2.2.2 La recourante conteste la nécessité de son maintien au sein de la Clinique de B______. Elle présente toutefois, selon les explications fournies par le Dr F______, un trouble schizo-affectif, diagnostic certes contesté par la recourante, mais qu’aucun élément objectif ne permet de mettre en doute. Il résulte par ailleurs de la demande de prolongation du placement et des explications fournies par le Dr F______ tant devant le Tribunal de protection que devant la juge déléguée de la Chambre de céans, que l’état de la recourante n’est pas stabilisé et est encore qualifié d’assez grave. Le traitement a été adapté il y a quelques jours seulement, avec l’intégration d’un médicament stabilisateur de l’humeur, dont il convient de s’assurer qu’il soit efficace. La recourante pour sa part conteste la nécessité de prendre ce médicament, de même que l’antipsychotique qui lui a été prescrit. Il y a par conséquent tout lieu de craindre, en cas de levée immédiate de la mesure de placement, qu’elle cesse de prendre lesdits médicaments, qu’elle n’accepte actuellement d’avaler que sous la surveillance d’un membre du personnel soignant.

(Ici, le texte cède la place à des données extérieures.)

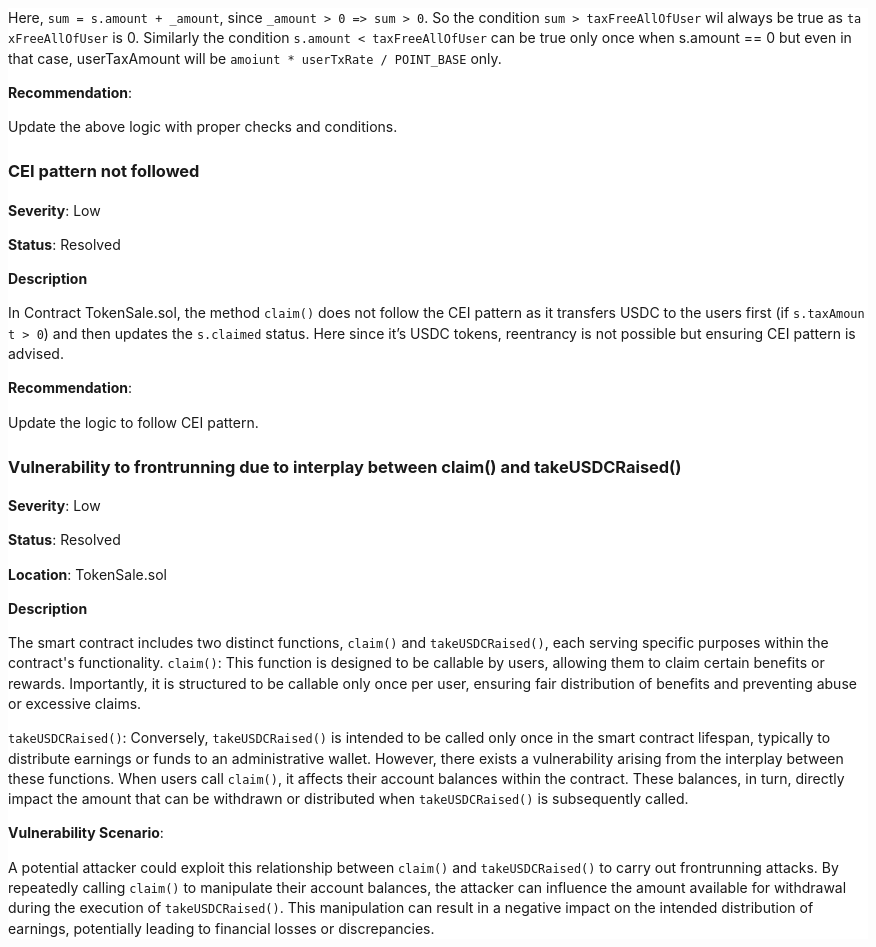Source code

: 
Here, `sum = s.amount + _amount`, since `_amount > 0 => sum > 0`.
So the condition `sum > taxFreeAllOfUser` wil always be true as `taxFreeAllOfUser` is 0.
Similarly the condition `s.amount < taxFreeAllOfUser` can be true only once when s.amount == 0 but even in that case, userTaxAmount will be `amoiunt * userTxRate / POINT_BASE` only.

**Recommendation**: 

Update the above logic with proper checks and conditions.

### CEI pattern not followed

**Severity**: Low

**Status**: Resolved

**Description**

In Contract TokenSale.sol, the method `claim()` does not follow the CEI pattern as it transfers USDC to the users first (if `s.taxAmount > 0`) and then updates the `s.claimed` status. Here since it’s USDC tokens, reentrancy is not possible but ensuring CEI pattern is advised.


**Recommendation**: 

Update the logic to follow CEI pattern.

### Vulnerability to frontrunning due to interplay between claim() and takeUSDCRaised()

**Severity**: Low

**Status**: Resolved

**Location**: TokenSale.sol

**Description**


The smart contract includes two distinct functions, `claim()` and `takeUSDCRaised()`, each serving specific purposes within the contract's functionality.
`claim()`: This function is designed to be callable by users, allowing them to claim certain benefits or rewards. Importantly, it is structured to be callable only once per user, ensuring fair distribution of benefits and preventing abuse or excessive claims.

`takeUSDCRaised()`: Conversely, `takeUSDCRaised()` is intended to be called only once in the smart contract lifespan, typically to distribute earnings or funds to an administrative wallet.
However, there exists a vulnerability arising from the interplay between these functions. When users call `claim()`, it affects their account balances within the contract. These balances, in turn, directly impact the amount that can be withdrawn or distributed when `takeUSDCRaised()` is subsequently called.

**Vulnerability Scenario**:

A potential attacker could exploit this relationship between `claim()` and `takeUSDCRaised()` to carry out frontrunning attacks. By repeatedly calling `claim()` to manipulate their account balances, the attacker can influence the amount available for withdrawal during the execution of `takeUSDCRaised()`. This manipulation can result in a negative impact on the intended distribution of earnings, potentially leading to financial losses or discrepancies.
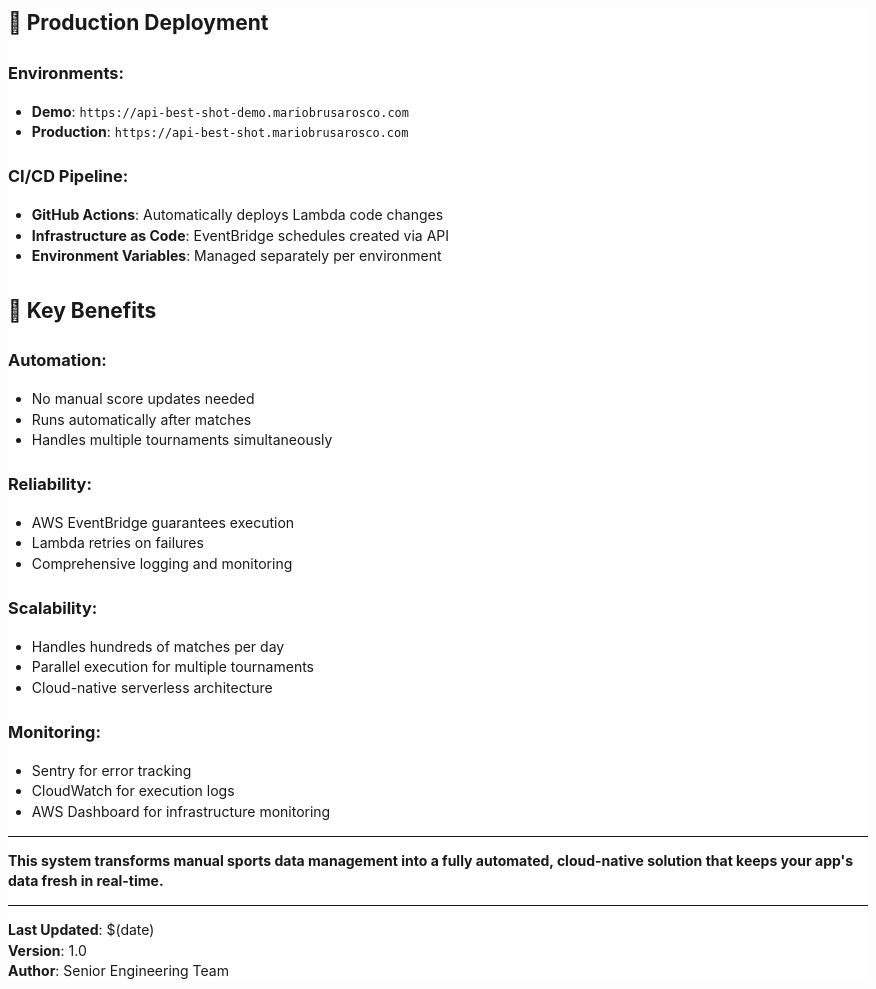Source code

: ## 🚀 **Production Deployment**

### **Environments:**
- **Demo**: `https://api-best-shot-demo.mariobrusarosco.com` 
- **Production**: `https://api-best-shot.mariobrusarosco.com`

### **CI/CD Pipeline:**
- **GitHub Actions**: Automatically deploys Lambda code changes
- **Infrastructure as Code**: EventBridge schedules created via API
- **Environment Variables**: Managed separately per environment

## 🎯 **Key Benefits**

### **Automation:**
- No manual score updates needed
- Runs automatically after matches
- Handles multiple tournaments simultaneously

### **Reliability:**
- AWS EventBridge guarantees execution
- Lambda retries on failures
- Comprehensive logging and monitoring

### **Scalability:**
- Handles hundreds of matches per day
- Parallel execution for multiple tournaments
- Cloud-native serverless architecture

### **Monitoring:**
- Sentry for error tracking
- CloudWatch for execution logs
- AWS Dashboard for infrastructure monitoring

---

**This system transforms manual sports data management into a fully automated, cloud-native solution that keeps your app's data fresh in real-time.**

---

**Last Updated**: $(date)  
**Version**: 1.0  
**Author**: Senior Engineering Team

En cas de retour à son domicile sans traitement adapté, elle pourrait représenter un danger tant pour elle-même que pour les tiers, compte tenu notamment de l’absence totale de prise de conscience de la dangerosité du comportement ayant motivé son hospitalisation.

Au vu de ce qui précède, c’est à juste titre que le Tribunal de protection a prolongé la mesure de placement.

Infondé, le recours sera rejeté.

3.             La procédure est gratuite (art. 22 al. 4 LaCC).

* * * * *

PAR CES MOTIFS,
La Chambre de surveillance :

A la forme :

Déclare recevable le recours formé par A______ contre l'ordonnance DTAE/936/2024 rendue le 13 février 2024 par le Tribunal de protection de l'adulte et de l'enfant dans la cause C/334/2024.

Au fond :

Le rejette.

Dit que la procédure est gratuite.

Siégeant :

Monsieur Cédric-Laurent MICHEL, président; Mesdames Paola CAMPOMAGNANI et Ursula ZEHETBAUER GHAVAMI, juges; Madame Carmen FRAGA, greffière.

 

 

 

 

 

 

 

 

 

 

 

 

Indication des voies de recours :

 

Conformément aux art. 72 ss de la loi fédérale sur le Tribunal fédéral du 17 juin 2005 (LTF; RS 173.110), la présente décision peut être portée dans les trente jours qui suivent sa notification avec expédition complète (art. 100 al. 1 LTF) par devant le Tribunal fédéral par la voie du recours en matière civile.

 

Le recours doit être adressé au Tribunal fédéral - 1000 Lausanne 14.